(Collected data entries)
========

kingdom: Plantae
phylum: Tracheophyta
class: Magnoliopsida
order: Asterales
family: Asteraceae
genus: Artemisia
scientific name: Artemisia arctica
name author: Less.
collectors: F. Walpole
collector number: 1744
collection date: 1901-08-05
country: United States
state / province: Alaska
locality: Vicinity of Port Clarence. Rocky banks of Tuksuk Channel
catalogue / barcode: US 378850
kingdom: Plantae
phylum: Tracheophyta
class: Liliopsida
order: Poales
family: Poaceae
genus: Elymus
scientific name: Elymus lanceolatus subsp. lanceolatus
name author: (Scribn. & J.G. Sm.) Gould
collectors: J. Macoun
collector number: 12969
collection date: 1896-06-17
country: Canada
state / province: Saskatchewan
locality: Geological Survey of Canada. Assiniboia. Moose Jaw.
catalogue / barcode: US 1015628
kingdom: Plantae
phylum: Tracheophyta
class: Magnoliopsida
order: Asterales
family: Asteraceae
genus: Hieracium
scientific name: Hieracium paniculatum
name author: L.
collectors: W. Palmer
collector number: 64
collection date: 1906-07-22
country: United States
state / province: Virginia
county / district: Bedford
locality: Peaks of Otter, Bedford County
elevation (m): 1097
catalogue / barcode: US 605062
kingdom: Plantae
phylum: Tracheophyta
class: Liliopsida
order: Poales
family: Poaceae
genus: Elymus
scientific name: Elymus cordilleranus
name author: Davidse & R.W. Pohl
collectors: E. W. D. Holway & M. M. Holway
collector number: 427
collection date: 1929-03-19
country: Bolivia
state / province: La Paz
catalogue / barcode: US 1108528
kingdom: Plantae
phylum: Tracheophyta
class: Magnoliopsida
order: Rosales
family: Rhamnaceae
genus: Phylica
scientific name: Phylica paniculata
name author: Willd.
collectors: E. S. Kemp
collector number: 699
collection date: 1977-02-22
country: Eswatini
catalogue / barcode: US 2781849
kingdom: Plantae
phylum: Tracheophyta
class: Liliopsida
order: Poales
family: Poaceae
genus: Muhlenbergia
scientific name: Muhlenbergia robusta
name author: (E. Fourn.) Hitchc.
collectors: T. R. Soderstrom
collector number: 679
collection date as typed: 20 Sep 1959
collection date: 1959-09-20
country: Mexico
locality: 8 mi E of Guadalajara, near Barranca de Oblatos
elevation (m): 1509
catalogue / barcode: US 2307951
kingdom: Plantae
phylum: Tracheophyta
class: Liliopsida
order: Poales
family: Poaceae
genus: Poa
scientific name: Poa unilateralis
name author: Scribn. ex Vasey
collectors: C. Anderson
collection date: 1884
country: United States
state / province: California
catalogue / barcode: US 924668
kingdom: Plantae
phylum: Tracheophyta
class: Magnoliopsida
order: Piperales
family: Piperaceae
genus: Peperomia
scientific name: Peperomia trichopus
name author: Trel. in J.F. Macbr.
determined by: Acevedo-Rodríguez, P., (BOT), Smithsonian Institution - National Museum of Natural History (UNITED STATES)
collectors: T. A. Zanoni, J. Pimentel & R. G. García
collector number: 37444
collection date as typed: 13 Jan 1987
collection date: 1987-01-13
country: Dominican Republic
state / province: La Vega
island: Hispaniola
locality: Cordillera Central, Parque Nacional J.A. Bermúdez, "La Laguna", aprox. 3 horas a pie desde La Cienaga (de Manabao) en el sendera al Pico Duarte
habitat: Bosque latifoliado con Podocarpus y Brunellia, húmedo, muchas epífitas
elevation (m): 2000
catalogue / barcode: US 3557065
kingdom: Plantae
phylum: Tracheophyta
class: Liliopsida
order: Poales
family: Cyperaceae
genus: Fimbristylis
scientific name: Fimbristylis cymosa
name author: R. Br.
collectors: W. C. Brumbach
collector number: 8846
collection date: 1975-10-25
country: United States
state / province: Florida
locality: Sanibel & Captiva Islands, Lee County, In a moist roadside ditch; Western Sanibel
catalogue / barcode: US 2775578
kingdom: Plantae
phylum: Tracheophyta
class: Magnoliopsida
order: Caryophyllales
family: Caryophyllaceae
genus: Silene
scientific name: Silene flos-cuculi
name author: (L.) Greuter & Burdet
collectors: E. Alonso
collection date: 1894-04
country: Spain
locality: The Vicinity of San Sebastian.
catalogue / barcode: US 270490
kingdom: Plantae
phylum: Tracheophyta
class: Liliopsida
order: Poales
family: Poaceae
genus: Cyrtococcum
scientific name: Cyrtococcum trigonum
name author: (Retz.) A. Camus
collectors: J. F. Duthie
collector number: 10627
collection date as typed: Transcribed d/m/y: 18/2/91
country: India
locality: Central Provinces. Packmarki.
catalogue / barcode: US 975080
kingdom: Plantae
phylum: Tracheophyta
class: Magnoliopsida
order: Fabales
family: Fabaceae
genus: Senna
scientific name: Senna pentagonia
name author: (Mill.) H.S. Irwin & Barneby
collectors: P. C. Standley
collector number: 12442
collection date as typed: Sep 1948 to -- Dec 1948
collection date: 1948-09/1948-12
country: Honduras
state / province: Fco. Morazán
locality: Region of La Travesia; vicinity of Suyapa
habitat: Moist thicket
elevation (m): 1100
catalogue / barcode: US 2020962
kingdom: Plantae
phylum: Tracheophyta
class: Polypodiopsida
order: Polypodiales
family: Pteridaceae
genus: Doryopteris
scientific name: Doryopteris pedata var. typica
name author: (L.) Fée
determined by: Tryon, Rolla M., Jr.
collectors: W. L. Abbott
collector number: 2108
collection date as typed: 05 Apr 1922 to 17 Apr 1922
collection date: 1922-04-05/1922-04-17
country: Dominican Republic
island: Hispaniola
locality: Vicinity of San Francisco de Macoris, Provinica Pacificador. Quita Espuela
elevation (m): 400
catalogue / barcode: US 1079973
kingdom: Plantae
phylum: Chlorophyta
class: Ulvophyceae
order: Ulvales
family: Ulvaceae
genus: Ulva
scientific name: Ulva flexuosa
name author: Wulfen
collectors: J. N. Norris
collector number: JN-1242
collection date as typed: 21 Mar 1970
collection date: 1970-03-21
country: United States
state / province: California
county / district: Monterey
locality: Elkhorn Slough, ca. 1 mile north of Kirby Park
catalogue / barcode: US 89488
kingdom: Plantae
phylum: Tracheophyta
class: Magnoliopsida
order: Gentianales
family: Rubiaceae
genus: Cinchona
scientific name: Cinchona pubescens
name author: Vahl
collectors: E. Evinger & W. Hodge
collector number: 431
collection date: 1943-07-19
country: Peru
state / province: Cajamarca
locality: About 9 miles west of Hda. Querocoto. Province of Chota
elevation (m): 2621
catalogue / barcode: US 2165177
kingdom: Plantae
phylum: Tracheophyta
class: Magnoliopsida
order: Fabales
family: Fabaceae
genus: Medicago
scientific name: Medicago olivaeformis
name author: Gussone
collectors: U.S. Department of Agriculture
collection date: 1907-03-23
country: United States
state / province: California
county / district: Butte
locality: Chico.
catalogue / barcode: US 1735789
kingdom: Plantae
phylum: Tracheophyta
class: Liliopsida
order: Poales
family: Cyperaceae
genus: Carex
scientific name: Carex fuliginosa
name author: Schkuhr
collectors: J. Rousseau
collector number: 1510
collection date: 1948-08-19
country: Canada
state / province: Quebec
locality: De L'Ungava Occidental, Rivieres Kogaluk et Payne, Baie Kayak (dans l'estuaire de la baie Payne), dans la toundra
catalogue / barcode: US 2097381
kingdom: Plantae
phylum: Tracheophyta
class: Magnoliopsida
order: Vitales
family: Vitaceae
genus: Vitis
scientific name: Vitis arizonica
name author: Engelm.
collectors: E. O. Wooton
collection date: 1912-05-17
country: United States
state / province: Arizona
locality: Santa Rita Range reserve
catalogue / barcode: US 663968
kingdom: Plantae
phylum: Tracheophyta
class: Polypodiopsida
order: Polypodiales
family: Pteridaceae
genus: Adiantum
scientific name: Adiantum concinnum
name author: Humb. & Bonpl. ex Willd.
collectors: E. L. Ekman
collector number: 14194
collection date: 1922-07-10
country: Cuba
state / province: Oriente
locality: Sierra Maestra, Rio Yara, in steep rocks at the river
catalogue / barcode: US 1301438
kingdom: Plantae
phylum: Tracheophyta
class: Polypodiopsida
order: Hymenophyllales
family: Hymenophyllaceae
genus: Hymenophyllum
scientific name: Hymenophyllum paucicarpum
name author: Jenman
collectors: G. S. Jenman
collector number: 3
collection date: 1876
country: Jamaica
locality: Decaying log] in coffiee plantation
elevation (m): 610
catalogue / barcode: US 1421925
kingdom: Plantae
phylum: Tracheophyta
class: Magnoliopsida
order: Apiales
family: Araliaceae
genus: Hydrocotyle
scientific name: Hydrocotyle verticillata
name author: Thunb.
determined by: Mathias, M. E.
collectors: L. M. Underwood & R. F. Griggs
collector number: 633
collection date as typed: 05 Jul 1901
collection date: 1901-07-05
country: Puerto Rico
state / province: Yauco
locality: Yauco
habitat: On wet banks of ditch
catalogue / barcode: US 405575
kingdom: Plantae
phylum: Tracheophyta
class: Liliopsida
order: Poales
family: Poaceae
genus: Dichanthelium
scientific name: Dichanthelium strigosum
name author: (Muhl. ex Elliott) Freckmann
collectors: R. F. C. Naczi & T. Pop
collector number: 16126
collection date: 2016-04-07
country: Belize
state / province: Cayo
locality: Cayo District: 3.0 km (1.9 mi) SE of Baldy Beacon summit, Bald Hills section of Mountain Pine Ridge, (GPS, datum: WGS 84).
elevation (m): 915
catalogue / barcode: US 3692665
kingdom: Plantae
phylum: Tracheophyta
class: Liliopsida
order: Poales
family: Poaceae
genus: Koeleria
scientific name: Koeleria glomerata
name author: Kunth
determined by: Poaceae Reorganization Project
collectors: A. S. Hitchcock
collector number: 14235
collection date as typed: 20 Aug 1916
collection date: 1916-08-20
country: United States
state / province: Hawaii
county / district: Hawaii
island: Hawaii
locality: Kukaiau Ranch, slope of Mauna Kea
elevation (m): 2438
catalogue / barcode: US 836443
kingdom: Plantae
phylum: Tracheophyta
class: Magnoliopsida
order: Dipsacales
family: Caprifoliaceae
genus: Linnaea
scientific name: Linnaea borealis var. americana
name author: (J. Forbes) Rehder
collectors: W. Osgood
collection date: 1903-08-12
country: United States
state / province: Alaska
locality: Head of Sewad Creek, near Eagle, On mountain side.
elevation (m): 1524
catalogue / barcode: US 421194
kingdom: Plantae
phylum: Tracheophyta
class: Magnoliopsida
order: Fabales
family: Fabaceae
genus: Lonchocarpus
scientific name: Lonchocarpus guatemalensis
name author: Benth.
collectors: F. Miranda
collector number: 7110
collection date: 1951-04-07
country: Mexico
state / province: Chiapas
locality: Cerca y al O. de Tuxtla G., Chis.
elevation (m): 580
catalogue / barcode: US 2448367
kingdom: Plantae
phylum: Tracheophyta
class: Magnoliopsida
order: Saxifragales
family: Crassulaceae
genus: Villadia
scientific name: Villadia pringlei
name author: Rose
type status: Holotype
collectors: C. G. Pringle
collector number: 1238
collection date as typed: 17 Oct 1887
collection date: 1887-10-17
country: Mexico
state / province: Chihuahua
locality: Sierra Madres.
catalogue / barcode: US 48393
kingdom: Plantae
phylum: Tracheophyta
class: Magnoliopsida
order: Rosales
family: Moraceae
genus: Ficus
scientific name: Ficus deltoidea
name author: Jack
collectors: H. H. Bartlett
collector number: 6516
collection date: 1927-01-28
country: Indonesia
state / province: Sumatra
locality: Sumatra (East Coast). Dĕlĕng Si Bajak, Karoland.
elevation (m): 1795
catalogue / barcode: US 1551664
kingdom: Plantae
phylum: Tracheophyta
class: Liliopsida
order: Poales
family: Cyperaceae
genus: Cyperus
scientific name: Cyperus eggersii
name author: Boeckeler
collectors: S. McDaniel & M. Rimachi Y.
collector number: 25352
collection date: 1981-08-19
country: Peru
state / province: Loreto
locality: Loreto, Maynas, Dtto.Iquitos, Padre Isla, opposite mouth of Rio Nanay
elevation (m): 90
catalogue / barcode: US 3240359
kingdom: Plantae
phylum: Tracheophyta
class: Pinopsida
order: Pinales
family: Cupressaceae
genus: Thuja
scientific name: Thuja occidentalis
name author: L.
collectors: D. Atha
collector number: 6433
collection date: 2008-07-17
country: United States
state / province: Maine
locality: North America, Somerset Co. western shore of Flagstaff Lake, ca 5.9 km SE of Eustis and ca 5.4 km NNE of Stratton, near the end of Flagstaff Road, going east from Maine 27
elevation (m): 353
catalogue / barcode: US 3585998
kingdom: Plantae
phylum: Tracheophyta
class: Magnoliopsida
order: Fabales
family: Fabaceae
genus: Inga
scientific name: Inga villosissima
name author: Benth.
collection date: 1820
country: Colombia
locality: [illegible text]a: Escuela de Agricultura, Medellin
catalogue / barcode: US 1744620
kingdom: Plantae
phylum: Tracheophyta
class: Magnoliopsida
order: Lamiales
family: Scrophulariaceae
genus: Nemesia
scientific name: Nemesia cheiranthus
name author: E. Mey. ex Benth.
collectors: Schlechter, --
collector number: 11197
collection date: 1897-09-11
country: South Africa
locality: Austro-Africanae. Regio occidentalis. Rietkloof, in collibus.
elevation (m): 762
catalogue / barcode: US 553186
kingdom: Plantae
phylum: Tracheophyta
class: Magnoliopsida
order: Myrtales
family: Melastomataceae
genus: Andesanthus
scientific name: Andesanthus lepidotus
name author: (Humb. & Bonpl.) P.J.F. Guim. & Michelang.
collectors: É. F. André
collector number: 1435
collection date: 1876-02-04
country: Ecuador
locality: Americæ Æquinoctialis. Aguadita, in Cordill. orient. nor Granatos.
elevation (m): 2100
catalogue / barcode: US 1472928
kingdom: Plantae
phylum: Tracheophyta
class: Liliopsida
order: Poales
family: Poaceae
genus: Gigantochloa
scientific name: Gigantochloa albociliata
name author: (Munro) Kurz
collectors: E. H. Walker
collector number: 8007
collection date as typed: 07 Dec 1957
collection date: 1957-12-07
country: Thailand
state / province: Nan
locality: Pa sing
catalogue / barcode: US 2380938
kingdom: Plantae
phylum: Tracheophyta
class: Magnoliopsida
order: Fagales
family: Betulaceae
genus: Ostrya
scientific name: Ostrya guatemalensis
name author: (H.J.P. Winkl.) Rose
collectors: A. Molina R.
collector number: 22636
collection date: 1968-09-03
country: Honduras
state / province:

========

WRITTEN EXERCISE
Repeat the lines of the records above word for word, beginning with the line that contains "collector number: 12442" and ending after the line that contains "collection date: 1907-03-23".

RESULT
collector number: 12442
collection date as typed: Sep 1948 to -- Dec 1948
collection date: 1948-09/1948-12
country: Honduras
state / province: Fco. Morazán
locality: Region of La Travesia; vicinity of Suyapa
habitat: Moist thicket
elevation (m): 1100
catalogue / barcode: US 2020962
kingdom: Plantae
phylum: Tracheophyta
class: Polypodiopsida
order: Polypodiales
family: Pteridaceae
genus: Doryopteris
scientific name: Doryopteris pedata var. typica
name author: (L.) Fée
determined by: Tryon, Rolla M., Jr.
collectors: W. L. Abbott
collector number: 2108
collection date as typed: 05 Apr 1922 to 17 Apr 1922
collection date: 1922-04-05/1922-04-17
country: Dominican Republic
island: Hispaniola
locality: Vicinity of San Francisco de Macoris, Provinica Pacificador. Quita Espuela
elevation (m): 400
catalogue / barcode: US 1079973
kingdom: Plantae
phylum: Chlorophyta
class: Ulvophyceae
order: Ulvales
family: Ulvaceae
genus: Ulva
scientific name: Ulva flexuosa
name author: Wulfen
collectors: J. N. Norris
collector number: JN-1242
collection date as typed: 21 Mar 1970
collection date: 1970-03-21
country: United States
state / province: California
county / district: Monterey
locality: Elkhorn Slough, ca. 1 mile north of Kirby Park
catalogue / barcode: US 89488
kingdom: Plantae
phylum: Tracheophyta
class: Magnoliopsida
order: Gentianales
family: Rubiaceae
genus: Cinchona
scientific name: Cinchona pubescens
name author: Vahl
collectors: E. Evinger & W. Hodge
collector number: 431
collection date: 1943-07-19
country: Peru
state / province: Cajamarca
locality: About 9 miles west of Hda. Querocoto. Province of Chota
elevation (m): 2621
catalogue / barcode: US 2165177
kingdom: Plantae
phylum: Tracheophyta
class: Magnoliopsida
order: Fabales
family: Fabaceae
genus: Medicago
scientific name: Medicago olivaeformis
name author: Gussone
collectors: U.S. Department of Agriculture
collection date: 1907-03-23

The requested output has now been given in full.